§ **Work item**: Check each line of the material below for "manually", then copy the ones that contain it.

§ **Data supplied**:
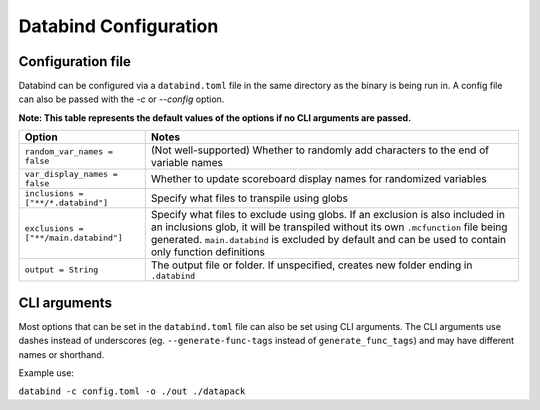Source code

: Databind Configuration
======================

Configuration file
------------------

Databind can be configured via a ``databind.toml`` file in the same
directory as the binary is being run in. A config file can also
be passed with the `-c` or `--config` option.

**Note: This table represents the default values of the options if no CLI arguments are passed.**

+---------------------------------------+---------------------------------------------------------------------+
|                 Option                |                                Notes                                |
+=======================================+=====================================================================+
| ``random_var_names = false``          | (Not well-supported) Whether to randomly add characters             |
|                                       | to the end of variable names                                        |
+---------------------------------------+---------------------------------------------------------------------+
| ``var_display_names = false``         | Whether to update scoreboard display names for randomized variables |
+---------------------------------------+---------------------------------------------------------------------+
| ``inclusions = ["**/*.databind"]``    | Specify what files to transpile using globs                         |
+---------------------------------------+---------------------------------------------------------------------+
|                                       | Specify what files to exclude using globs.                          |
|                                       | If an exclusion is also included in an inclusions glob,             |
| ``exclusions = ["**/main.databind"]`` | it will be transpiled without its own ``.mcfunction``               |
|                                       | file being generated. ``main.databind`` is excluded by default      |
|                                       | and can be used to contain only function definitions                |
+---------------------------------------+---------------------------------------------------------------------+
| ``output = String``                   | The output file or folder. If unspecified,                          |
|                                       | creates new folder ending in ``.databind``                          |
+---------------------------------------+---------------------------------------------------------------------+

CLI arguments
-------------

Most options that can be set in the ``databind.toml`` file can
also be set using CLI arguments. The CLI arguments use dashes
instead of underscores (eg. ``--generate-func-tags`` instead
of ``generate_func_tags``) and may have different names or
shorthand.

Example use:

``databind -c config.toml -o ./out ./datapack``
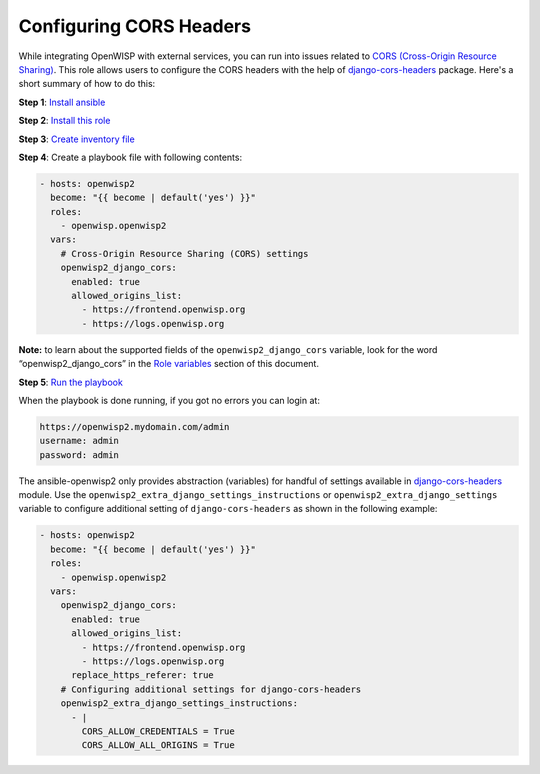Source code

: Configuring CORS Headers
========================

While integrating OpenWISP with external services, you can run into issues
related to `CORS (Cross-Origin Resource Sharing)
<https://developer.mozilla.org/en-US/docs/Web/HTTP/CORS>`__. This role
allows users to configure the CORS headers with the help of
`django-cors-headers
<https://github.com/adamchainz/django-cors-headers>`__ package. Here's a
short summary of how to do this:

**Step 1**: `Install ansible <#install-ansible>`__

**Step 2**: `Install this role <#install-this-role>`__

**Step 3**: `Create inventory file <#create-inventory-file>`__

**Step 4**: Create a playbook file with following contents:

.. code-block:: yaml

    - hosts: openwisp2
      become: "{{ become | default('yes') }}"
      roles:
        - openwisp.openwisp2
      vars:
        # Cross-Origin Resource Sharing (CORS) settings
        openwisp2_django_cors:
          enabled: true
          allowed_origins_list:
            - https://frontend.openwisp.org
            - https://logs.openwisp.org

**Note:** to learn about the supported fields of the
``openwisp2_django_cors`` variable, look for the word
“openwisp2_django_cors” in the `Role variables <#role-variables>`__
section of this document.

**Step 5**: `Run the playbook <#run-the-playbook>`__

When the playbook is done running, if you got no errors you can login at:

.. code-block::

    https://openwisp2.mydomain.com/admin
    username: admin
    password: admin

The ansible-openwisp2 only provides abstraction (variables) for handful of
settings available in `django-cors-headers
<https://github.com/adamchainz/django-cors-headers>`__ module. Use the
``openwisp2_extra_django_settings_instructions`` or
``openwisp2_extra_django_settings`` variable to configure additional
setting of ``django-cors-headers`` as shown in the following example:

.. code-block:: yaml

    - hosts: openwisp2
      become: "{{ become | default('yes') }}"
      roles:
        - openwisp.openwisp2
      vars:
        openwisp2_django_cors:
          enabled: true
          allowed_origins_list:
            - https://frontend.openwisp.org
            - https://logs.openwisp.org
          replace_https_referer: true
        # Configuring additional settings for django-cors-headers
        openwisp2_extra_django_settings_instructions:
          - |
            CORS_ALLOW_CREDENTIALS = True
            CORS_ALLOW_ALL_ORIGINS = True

...

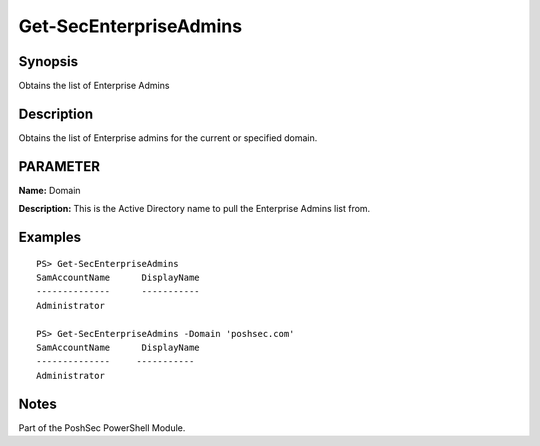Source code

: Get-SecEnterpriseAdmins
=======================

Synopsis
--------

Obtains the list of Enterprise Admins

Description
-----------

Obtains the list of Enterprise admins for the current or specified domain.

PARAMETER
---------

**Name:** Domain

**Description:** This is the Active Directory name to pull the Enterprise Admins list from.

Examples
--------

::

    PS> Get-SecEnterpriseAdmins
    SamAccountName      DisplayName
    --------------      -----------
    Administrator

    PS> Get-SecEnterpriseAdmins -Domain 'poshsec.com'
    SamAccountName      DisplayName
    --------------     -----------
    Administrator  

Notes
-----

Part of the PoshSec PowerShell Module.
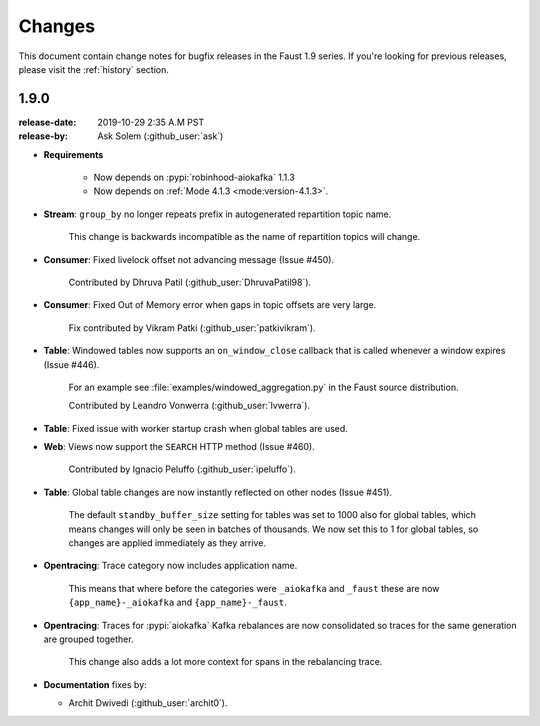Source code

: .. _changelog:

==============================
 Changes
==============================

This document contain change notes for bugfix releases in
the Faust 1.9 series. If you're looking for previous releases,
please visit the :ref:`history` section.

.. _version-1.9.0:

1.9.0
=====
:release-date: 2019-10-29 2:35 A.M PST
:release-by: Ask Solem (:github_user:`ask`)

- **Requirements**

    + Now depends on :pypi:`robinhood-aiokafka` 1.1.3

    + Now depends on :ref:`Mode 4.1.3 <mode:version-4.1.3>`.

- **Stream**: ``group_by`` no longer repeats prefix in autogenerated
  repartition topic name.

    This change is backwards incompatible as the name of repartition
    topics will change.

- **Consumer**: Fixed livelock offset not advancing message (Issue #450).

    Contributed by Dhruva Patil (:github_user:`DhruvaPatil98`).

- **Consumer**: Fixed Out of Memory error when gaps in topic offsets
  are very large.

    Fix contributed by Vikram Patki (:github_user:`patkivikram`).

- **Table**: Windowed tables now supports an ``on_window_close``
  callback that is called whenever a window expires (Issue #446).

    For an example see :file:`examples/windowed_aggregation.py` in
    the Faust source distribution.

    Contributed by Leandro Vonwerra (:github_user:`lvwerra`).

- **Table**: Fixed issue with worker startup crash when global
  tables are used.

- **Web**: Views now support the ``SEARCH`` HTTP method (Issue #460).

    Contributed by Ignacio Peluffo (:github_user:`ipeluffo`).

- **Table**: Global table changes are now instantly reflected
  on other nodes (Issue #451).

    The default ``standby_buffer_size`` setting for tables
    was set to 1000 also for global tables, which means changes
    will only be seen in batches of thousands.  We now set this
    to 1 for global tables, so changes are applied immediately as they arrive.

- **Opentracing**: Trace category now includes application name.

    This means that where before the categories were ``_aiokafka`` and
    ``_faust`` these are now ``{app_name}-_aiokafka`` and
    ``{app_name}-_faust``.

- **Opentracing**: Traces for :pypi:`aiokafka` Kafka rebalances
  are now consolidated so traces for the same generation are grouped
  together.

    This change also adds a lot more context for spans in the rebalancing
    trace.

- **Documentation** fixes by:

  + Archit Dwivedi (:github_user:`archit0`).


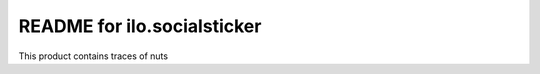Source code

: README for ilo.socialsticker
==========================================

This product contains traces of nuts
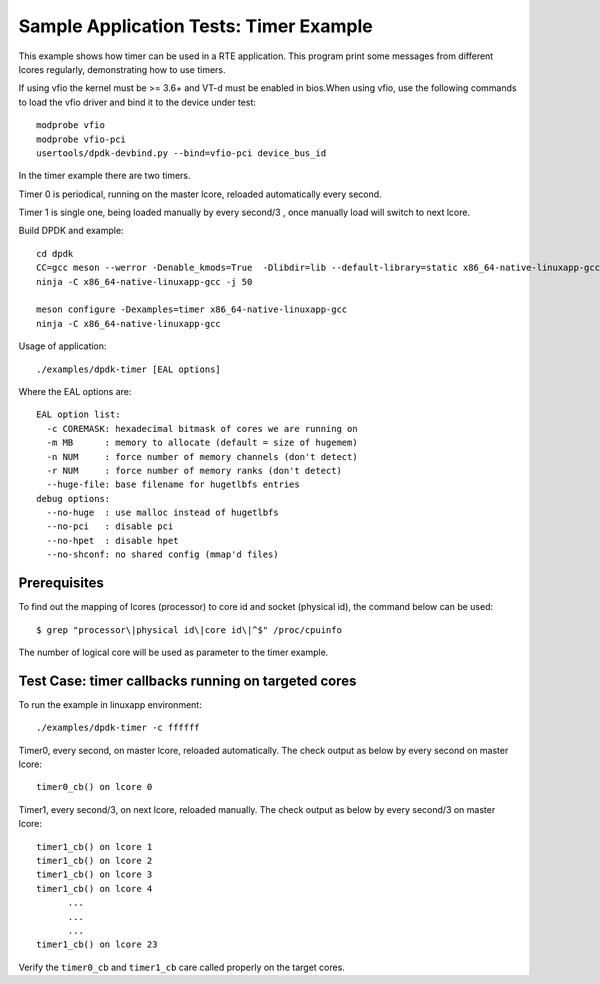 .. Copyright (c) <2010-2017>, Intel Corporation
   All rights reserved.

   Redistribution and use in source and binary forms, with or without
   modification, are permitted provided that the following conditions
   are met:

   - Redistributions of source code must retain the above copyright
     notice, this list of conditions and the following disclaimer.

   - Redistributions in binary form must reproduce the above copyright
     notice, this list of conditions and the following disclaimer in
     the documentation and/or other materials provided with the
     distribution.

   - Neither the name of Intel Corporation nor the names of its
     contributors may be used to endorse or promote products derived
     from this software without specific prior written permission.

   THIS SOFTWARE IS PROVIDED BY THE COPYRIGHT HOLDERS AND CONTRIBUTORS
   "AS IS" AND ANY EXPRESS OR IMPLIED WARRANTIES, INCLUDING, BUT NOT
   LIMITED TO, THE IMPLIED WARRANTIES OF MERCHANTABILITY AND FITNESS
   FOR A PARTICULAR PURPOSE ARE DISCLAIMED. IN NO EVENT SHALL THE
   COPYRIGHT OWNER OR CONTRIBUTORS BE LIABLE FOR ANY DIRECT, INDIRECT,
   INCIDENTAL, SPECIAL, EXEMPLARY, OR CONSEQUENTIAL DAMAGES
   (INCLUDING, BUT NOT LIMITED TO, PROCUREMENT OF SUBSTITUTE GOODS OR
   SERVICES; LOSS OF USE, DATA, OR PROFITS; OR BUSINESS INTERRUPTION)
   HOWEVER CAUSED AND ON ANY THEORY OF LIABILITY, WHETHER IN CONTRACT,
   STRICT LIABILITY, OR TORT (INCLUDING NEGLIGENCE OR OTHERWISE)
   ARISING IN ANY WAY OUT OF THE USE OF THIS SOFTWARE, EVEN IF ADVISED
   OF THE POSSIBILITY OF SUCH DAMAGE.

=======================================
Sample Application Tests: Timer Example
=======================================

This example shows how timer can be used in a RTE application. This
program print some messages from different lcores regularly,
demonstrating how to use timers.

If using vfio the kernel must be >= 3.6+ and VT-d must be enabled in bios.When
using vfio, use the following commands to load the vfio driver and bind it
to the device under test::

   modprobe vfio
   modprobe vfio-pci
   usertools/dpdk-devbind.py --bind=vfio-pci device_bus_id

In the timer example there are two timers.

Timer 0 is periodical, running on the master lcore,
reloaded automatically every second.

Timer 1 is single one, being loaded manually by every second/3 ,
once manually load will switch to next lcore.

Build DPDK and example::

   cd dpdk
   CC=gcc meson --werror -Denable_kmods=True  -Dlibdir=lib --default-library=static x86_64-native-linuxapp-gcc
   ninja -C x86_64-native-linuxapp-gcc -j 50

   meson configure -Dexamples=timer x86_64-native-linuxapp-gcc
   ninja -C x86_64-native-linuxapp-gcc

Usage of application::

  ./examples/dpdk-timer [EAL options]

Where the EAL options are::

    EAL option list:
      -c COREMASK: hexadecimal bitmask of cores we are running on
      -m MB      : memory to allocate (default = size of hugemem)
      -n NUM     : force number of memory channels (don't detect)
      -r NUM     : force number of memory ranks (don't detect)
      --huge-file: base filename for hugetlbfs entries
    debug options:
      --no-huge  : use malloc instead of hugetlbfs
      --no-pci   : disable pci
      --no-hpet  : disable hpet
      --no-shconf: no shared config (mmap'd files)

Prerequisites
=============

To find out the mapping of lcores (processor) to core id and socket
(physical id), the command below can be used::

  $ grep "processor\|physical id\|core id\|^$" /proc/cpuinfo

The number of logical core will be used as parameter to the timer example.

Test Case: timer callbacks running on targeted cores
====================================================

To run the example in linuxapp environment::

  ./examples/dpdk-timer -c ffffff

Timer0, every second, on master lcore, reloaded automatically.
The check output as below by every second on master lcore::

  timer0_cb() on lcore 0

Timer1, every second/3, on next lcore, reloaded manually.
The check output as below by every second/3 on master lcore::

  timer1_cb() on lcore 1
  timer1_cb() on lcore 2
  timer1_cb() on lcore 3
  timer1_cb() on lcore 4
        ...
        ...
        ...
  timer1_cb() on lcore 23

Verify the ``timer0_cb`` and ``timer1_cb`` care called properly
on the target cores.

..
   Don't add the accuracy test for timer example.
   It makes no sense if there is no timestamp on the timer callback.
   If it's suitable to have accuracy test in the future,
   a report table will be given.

==

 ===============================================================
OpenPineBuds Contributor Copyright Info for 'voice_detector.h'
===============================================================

§ **Response box**:
Timer 1 is single one, being loaded manually by every second/3 ,
once manually load will switch to next lcore.
Timer1, every second/3, on next lcore, reloaded manually.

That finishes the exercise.